• DESCRIPTION OF THE TASK: Can you set out every line of the rows below as a numbered list, leaving out any blank lines?

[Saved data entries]
________________

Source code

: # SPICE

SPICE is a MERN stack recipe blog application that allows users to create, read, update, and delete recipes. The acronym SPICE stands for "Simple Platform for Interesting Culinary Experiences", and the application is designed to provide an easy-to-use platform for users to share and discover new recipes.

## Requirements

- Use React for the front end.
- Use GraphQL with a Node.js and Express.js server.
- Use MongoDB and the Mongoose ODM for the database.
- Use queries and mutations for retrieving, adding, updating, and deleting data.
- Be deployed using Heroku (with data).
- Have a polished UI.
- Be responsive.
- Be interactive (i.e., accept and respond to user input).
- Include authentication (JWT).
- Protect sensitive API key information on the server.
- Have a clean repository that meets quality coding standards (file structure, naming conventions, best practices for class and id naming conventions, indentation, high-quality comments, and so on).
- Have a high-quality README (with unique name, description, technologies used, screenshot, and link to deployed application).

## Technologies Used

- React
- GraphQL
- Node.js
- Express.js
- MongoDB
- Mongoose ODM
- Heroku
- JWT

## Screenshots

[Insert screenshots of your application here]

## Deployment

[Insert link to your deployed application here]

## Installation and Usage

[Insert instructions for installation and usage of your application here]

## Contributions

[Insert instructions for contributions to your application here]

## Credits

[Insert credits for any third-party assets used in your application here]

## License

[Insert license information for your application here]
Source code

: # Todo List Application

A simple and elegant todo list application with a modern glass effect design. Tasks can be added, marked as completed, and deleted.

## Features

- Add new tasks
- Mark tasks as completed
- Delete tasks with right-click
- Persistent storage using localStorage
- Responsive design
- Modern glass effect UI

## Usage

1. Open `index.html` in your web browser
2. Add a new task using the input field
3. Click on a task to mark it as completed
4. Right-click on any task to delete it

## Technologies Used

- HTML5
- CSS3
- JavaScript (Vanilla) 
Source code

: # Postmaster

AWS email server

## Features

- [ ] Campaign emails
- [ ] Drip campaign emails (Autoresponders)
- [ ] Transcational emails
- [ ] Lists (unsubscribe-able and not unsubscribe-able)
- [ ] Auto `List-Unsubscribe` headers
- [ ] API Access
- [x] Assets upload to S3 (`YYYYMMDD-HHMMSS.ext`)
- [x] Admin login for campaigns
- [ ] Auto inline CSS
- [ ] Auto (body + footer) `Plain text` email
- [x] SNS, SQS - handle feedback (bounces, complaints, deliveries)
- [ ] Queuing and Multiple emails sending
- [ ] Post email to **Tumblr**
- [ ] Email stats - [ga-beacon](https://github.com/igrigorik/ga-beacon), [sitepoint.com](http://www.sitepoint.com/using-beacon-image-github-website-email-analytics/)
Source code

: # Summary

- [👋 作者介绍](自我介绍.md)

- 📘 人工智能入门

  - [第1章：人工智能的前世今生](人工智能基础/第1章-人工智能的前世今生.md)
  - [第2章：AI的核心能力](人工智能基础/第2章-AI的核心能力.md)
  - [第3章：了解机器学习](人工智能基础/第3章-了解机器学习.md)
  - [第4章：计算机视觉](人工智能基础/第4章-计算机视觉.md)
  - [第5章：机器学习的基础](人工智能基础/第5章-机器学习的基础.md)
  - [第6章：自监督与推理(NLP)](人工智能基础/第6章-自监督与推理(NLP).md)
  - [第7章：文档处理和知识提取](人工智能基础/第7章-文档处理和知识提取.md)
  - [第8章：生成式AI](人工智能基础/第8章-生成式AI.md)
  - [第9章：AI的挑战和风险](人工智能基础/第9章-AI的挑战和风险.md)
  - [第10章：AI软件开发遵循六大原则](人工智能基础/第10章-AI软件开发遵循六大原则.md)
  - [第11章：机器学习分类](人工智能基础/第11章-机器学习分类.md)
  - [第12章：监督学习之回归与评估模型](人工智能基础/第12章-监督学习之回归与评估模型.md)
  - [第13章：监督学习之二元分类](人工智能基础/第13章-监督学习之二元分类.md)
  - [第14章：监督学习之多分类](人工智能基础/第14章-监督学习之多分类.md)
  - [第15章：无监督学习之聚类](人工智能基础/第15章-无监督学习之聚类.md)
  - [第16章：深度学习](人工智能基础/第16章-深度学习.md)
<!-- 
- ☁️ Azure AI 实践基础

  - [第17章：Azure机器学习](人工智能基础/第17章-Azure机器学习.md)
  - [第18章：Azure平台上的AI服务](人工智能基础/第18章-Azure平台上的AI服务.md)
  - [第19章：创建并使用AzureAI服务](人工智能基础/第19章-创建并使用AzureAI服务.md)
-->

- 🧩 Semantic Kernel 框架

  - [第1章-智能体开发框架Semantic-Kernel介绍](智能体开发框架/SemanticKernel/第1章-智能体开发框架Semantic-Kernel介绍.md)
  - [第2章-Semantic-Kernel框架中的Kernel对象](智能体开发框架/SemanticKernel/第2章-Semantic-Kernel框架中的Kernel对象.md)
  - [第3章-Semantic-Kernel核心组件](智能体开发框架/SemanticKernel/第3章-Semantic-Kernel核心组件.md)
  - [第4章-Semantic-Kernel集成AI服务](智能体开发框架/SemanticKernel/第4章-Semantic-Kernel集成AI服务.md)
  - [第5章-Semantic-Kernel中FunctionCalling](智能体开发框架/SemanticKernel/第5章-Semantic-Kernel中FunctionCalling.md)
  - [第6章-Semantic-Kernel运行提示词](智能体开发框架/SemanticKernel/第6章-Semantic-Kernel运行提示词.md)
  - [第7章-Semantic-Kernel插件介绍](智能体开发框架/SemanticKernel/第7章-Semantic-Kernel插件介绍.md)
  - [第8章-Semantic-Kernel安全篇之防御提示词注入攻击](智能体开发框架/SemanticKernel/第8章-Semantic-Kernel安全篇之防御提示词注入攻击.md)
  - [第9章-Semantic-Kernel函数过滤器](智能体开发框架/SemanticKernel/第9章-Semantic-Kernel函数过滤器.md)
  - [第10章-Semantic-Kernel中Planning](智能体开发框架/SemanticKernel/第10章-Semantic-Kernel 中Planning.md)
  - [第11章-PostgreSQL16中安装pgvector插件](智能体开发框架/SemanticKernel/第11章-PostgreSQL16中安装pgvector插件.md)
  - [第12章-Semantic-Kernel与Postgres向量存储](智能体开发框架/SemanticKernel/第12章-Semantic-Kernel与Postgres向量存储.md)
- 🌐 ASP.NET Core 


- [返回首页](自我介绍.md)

________________

• TASK RESULT:
1. Source code
2. : # SPICE
3. SPICE is a MERN stack recipe blog application that allows users to create, read, update, and delete recipes. The acronym SPICE stands for "Simple Platform for Interesting Culinary Experiences", and the application is designed to provide an easy-to-use platform for users to share and discover new recipes.
4. ## Requirements
5. - Use React for the front end.
6. - Use GraphQL with a Node.js and Express.js server.
7. - Use MongoDB and the Mongoose ODM for the database.
8. - Use queries and mutations for retrieving, adding, updating, and deleting data.
9. - Be deployed using Heroku (with data).
10. - Have a polished UI.
11. - Be responsive.
12. - Be interactive (i.e., accept and respond to user input).
13. - Include authentication (JWT).
14. - Protect sensitive API key information on the server.
15. - Have a clean repository that meets quality coding standards (file structure, naming conventions, best practices for class and id naming conventions, indentation, high-quality comments, and so on).
16. - Have a high-quality README (with unique name, description, technologies used, screenshot, and link to deployed application).
17. ## Technologies Used
18. - React
19. - GraphQL
20. - Node.js
21. - Express.js
22. - MongoDB
23. - Mongoose ODM
24. - Heroku
25. - JWT
26. ## Screenshots
27. [Insert screenshots of your application here]
28. ## Deployment
29. [Insert link to your deployed application here]
30. ## Installation and Usage
31. [Insert instructions for installation and usage of your application here]
32. ## Contributions
33. [Insert instructions for contributions to your application here]
34. ## Credits
35. [Insert credits for any third-party assets used in your application here]
36. ## License
37. [Insert license information for your application here]
38. Source code
39. : # Todo List Application
40. A simple and elegant todo list application with a modern glass effect design. Tasks can be added, marked as completed, and deleted.
41. ## Features
42. - Add new tasks
43. - Mark tasks as completed
44. - Delete tasks with right-click
45. - Persistent storage using localStorage
46. - Responsive design
47. - Modern glass effect UI
48. ## Usage
49. 1. Open `index.html` in your web browser
50. 2. Add a new task using the input field
51. 3. Click on a task to mark it as completed
52. 4. Right-click on any task to delete it
53. ## Technologies Used
54. - HTML5
55. - CSS3
56. - JavaScript (Vanilla) 
57. Source code
58. : # Postmaster
59. AWS email server
60. ## Features
61. - [ ] Campaign emails
62. - [ ] Drip campaign emails (Autoresponders)
63. - [ ] Transcational emails
64. - [ ] Lists (unsubscribe-able and not unsubscribe-able)
65. - [ ] Auto `List-Unsubscribe` headers
66. - [ ] API Access
67. - [x] Assets upload to S3 (`YYYYMMDD-HHMMSS.ext`)
68. - [x] Admin login for campaigns
69. - [ ] Auto inline CSS
70. - [ ] Auto (body + footer) `Plain text` email
71. - [x] SNS, SQS - handle feedback (bounces, complaints, deliveries)
72. - [ ] Queuing and Multiple emails sending
73. - [ ] Post email to **Tumblr**
74. - [ ] Email stats - [ga-beacon](https://github.com/igrigorik/ga-beacon), [sitepoint.com](http://www.sitepoint.com/using-beacon-image-github-website-email-analytics/)
75. Source code
76. : # Summary
77. - [👋 作者介绍](自我介绍.md)
78. - 📘 人工智能入门
79.   - [第1章：人工智能的前世今生](人工智能基础/第1章-人工智能的前世今生.md)
80.   - [第2章：AI的核心能力](人工智能基础/第2章-AI的核心能力.md)
81.   - [第3章：了解机器学习](人工智能基础/第3章-了解机器学习.md)
82.   - [第4章：计算机视觉](人工智能基础/第4章-计算机视觉.md)
83.   - [第5章：机器学习的基础](人工智能基础/第5章-机器学习的基础.md)
84.   - [第6章：自监督与推理(NLP)](人工智能基础/第6章-自监督与推理(NLP).md)
85.   - [第7章：文档处理和知识提取](人工智能基础/第7章-文档处理和知识提取.md)
86.   - [第8章：生成式AI](人工智能基础/第8章-生成式AI.md)
87.   - [第9章：AI的挑战和风险](人工智能基础/第9章-AI的挑战和风险.md)
88.   - [第10章：AI软件开发遵循六大原则](人工智能基础/第10章-AI软件开发遵循六大原则.md)
89.   - [第11章：机器学习分类](人工智能基础/第11章-机器学习分类.md)
90.   - [第12章：监督学习之回归与评估模型](人工智能基础/第12章-监督学习之回归与评估模型.md)
91.   - [第13章：监督学习之二元分类](人工智能基础/第13章-监督学习之二元分类.md)
92.   - [第14章：监督学习之多分类](人工智能基础/第14章-监督学习之多分类.md)
93.   - [第15章：无监督学习之聚类](人工智能基础/第15章-无监督学习之聚类.md)
94.   - [第16章：深度学习](人工智能基础/第16章-深度学习.md)
95. <!-- 
96. - ☁️ Azure AI 实践基础
97.   - [第17章：Azure机器学习](人工智能基础/第17章-Azure机器学习.md)
98.   - [第18章：Azure平台上的AI服务](人工智能基础/第18章-Azure平台上的AI服务.md)
99.   - [第19章：创建并使用AzureAI服务](人工智能基础/第19章-创建并使用AzureAI服务.md)
100. -->
101. - 🧩 Semantic Kernel 框架
102.   - [第1章-智能体开发框架Semantic-Kernel介绍](智能体开发框架/SemanticKernel/第1章-智能体开发框架Semantic-Kernel介绍.md)
103.   - [第2章-Semantic-Kernel框架中的Kernel对象](智能体开发框架/SemanticKernel/第2章-Semantic-Kernel框架中的Kernel对象.md)
104.   - [第3章-Semantic-Kernel核心组件](智能体开发框架/SemanticKernel/第3章-Semantic-Kernel核心组件.md)
105.   - [第4章-Semantic-Kernel集成AI服务](智能体开发框架/SemanticKernel/第4章-Semantic-Kernel集成AI服务.md)
106.   - [第5章-Semantic-Kernel中FunctionCalling](智能体开发框架/SemanticKernel/第5章-Semantic-Kernel中FunctionCalling.md)
107.   - [第6章-Semantic-Kernel运行提示词](智能体开发框架/SemanticKernel/第6章-Semantic-Kernel运行提示词.md)
108.   - [第7章-Semantic-Kernel插件介绍](智能体开发框架/SemanticKernel/第7章-Semantic-Kernel插件介绍.md)
109.   - [第8章-Semantic-Kernel安全篇之防御提示词注入攻击](智能体开发框架/SemanticKernel/第8章-Semantic-Kernel安全篇之防御提示词注入攻击.md)
110.   - [第9章-Semantic-Kernel函数过滤器](智能体开发框架/SemanticKernel/第9章-Semantic-Kernel函数过滤器.md)
111.   - [第10章-Semantic-Kernel中Planning](智能体开发框架/SemanticKernel/第10章-Semantic-Kernel 中Planning.md)
112.   - [第11章-PostgreSQL16中安装pgvector插件](智能体开发框架/SemanticKernel/第11章-PostgreSQL16中安装pgvector插件.md)
113.   - [第12章-Semantic-Kernel与Postgres向量存储](智能体开发框架/SemanticKernel/第12章-Semantic-Kernel与Postgres向量存储.md)
114. - 🌐 ASP.NET Core 
115. - [返回首页](自我介绍.md)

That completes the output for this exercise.